Обязательным атрибутом режима оккупации является осуществление вооруженными силами одного государства эффективного контроля над территорией и населением другого государства. Под «эффективным контролем» в международном гуманитарном праве обычно понимается осуществление оккупационными войсками административных и полицейских функций на соответствующей территории, а также издание ими обязательных для местного населения нормативных актов. Немаловажным критерием является и распределение оккупационных сил по всей оккупированной территории, реально позволяющее осуществлять непосредственный контроль.
Ситуация с пребыванием российских военных на территории Республики Абхазия и Республики Южная Осетия не может быть подведена ни под один из указанных критериев. Российские военнослужащие компактно размещены на территориях своих военных баз, не вмешиваются в жизнь местного населения, не издают каких-либо правовых предписаний и не осуществляют полицейских или административных функций. Таким образом, российские вооруженные силы в Абхазии и Южной Осетии не могут считаться «оккупационными войсками». Отсутствует и режим так называемой «оккупации» по смыслу общего международного права и международного гуманитарного права.

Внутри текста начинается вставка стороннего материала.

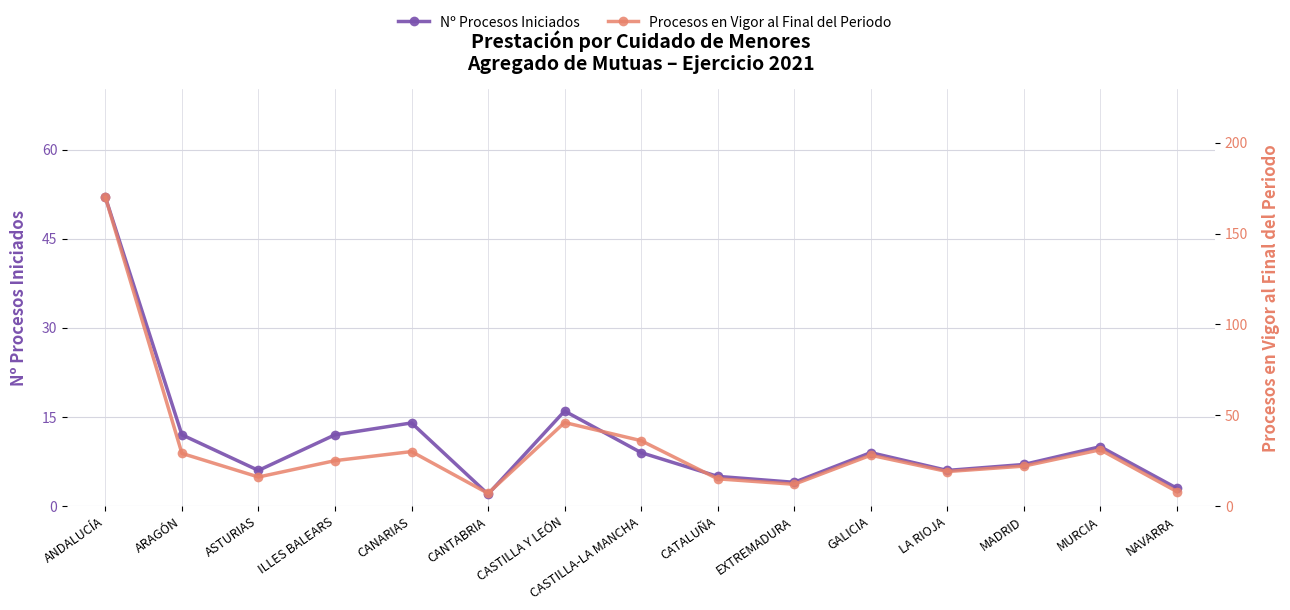

Which has a higher value, NAVARRA or CASTILLA-LA MANCHA?

CASTILLA-LA MANCHA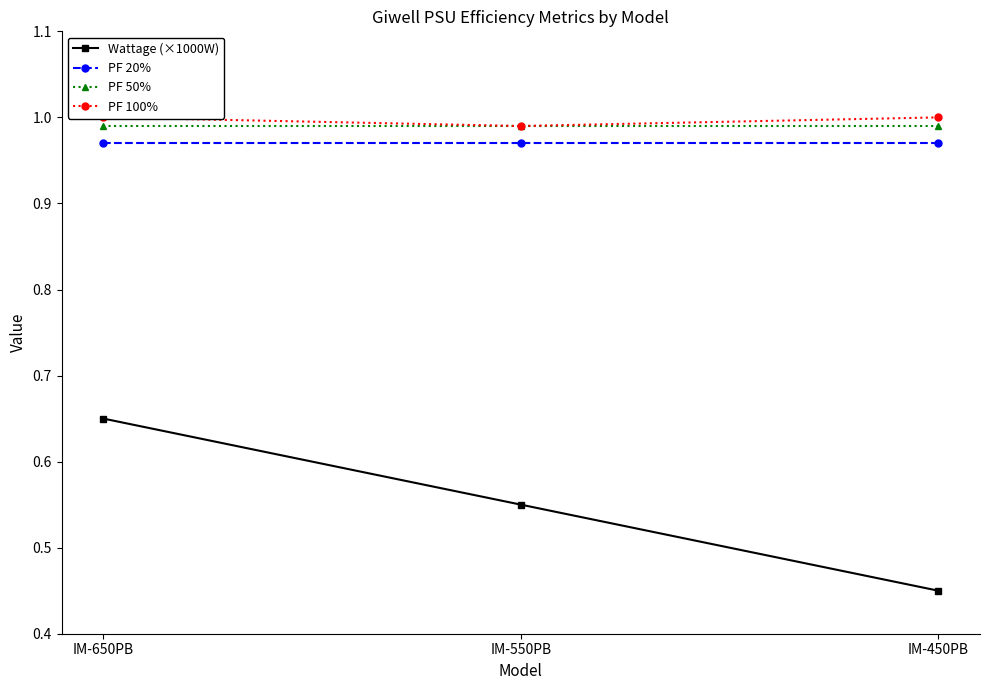

Reading left to right, list all the values displayed in this chart.

Wattage (×1000W): 0.7	0.6	0.5
PF 20%: 1.0	1.0	1.0
PF 50%: 1.0	1.0	1.0
PF 100%: 1.0	1.0	1.0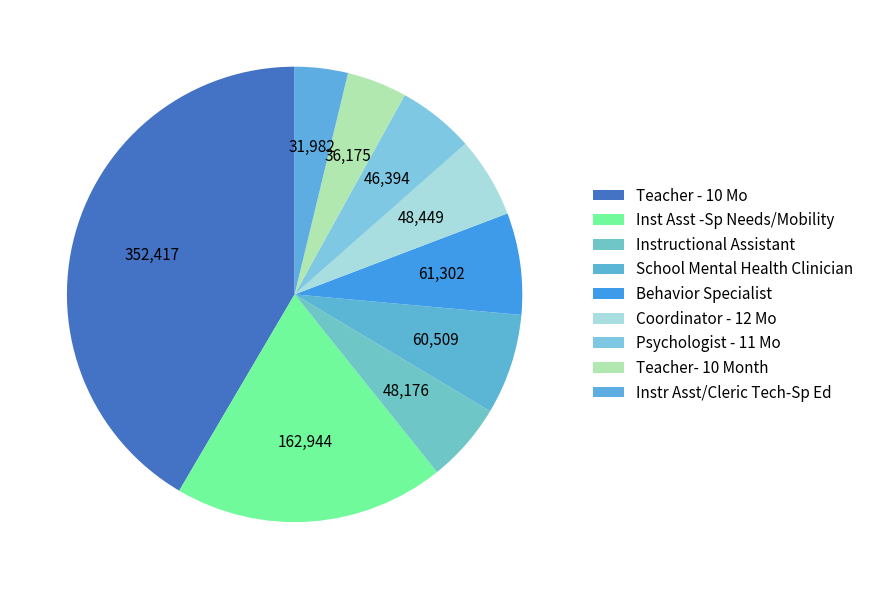

Is it true that Behavior Specialist is 20% of the pie?

False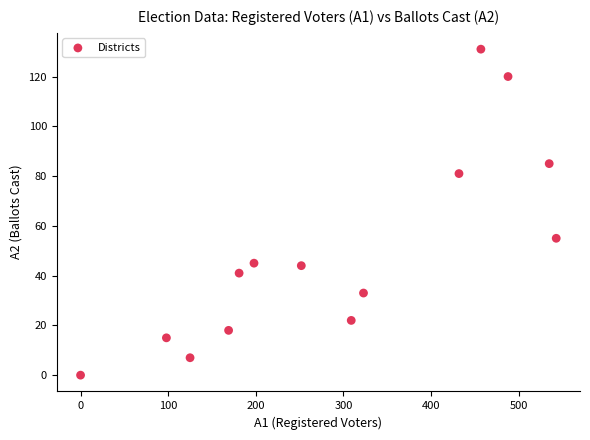

What is the range of Y values (max minus min)?

131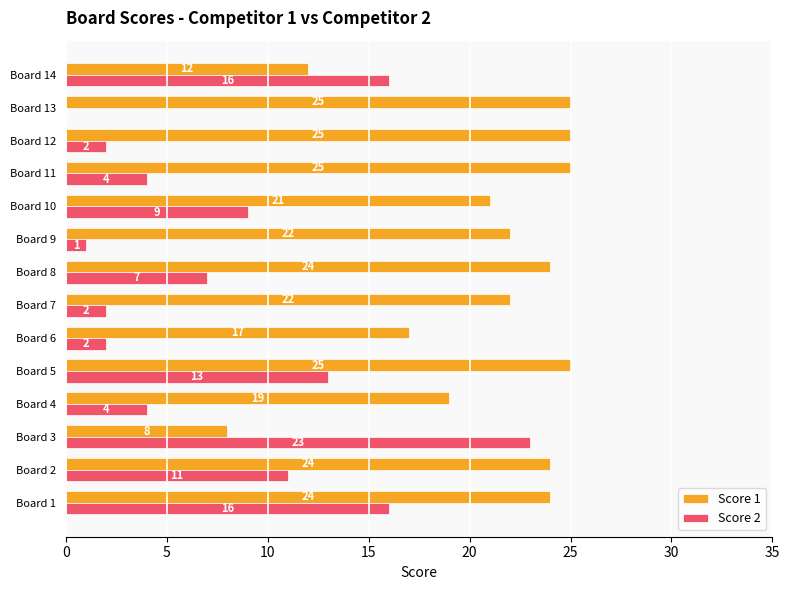

The Score 1 series shows 13 at Board 10. True or false?

False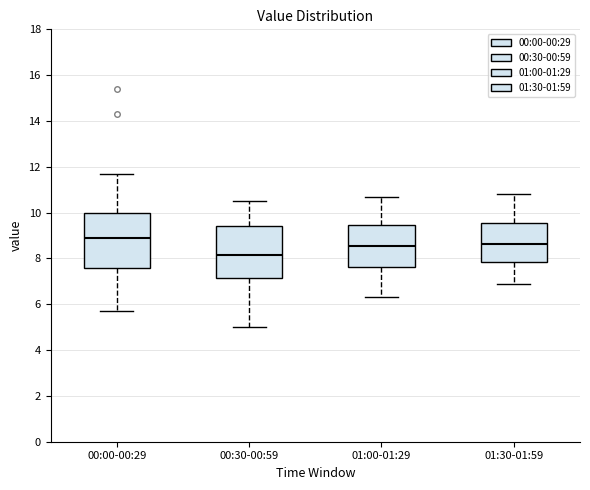

Which box has the highest median line?

00:00-00:29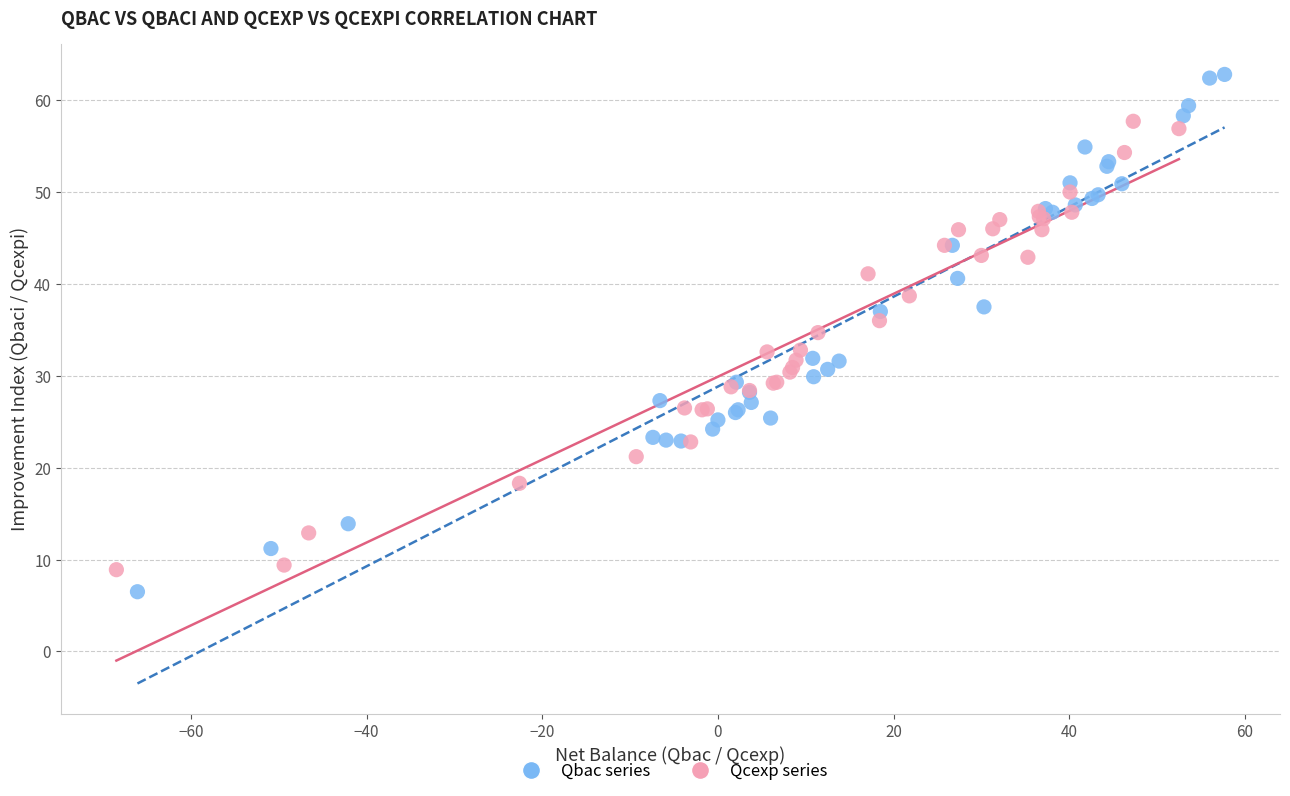

Which series reaches the maximum Y coordinate?

Qbac series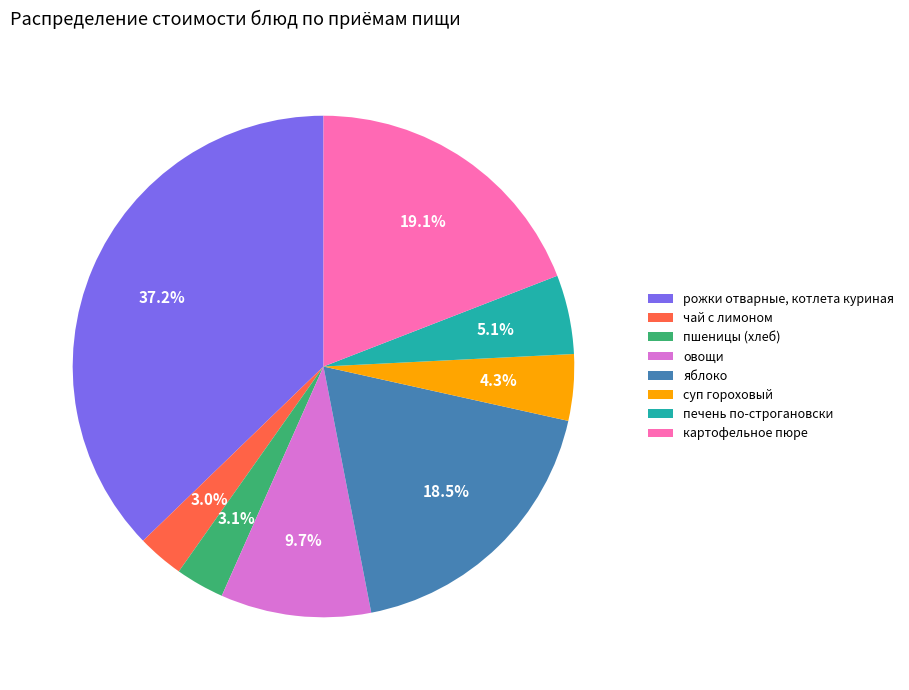

What is the largest slice in the pie chart?

рожки отварные, котлета куриная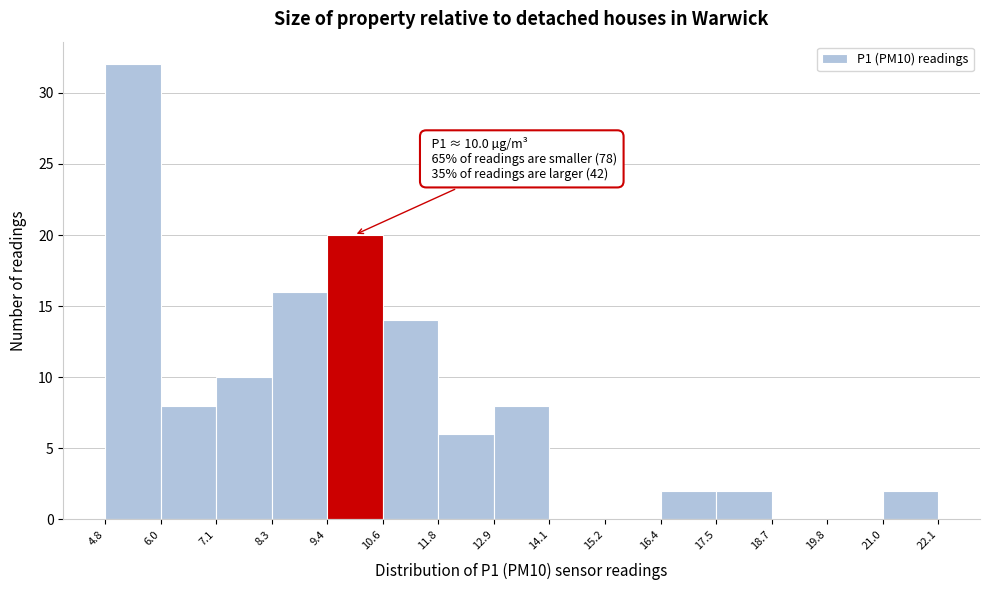

Which range on the x-axis has the tallest bar?

4.8 to 6.0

Всю полноту эффективного контроля над территориями Республики Абхазия и Республики Южная Осетия осуществляют их законно избранные власти. Состоявшиеся в 2009, 2011 и
2012 годах выборы парламентов и президентов Абхазии и Южной Осетии подтвердили демократичность, открытость и легитимность избирательных процессов в обеих странах, что засвидетельствовали в том числе и международные наблюдатели.
Следует особо подчеркнуть, что власти Сухума и Цхинвала осуществляли эффективный контроль над своими территориями и проживающим на них населением задолго до событий 2008 года и до признания Абхазии и Южной Осетии суверенными и независимыми государствами. Размещение российских военных баз на территории обеих стран никак не изменило данную ситуацию. Сами же базы развернуты в Абхазии и Южной Осетии на основе двусторонних соглашений с Россией.
Стремление грузинских властей искусственно ввести в оборот термин «оккупированные территории» является не чем иным, как пропагандистским ухищрением. Оно не имеет ничего общего с нынешней политической реальностью на Южном Кавказе и имеет целью ввести в заблуждение мировую общественность.
Представители Республики Абхазия и Республики Южная Осетия с учетом состоявшегося в Женеве обмена мнениями призывают все субъекты международного права воздерживаться впредь от использования термина «оккупация» применительно к пребыванию российских подразделений вооруженных сил на территории Абхазии и Южной Осетии, а также от любых иных терминов подобного рода как безосновательных с юридической и фактической точек зрения.
Представители Республики Абхазия и Республики Южная Осетия выражают надежду на то, что данной рекомендации последуют партнеры на Женевских дискуссиях по вопросам безопасности и стабильности в Закавказье, что будет способствовать созданию конструктивной атмосферы и успешной работе данного международного переговорного формата.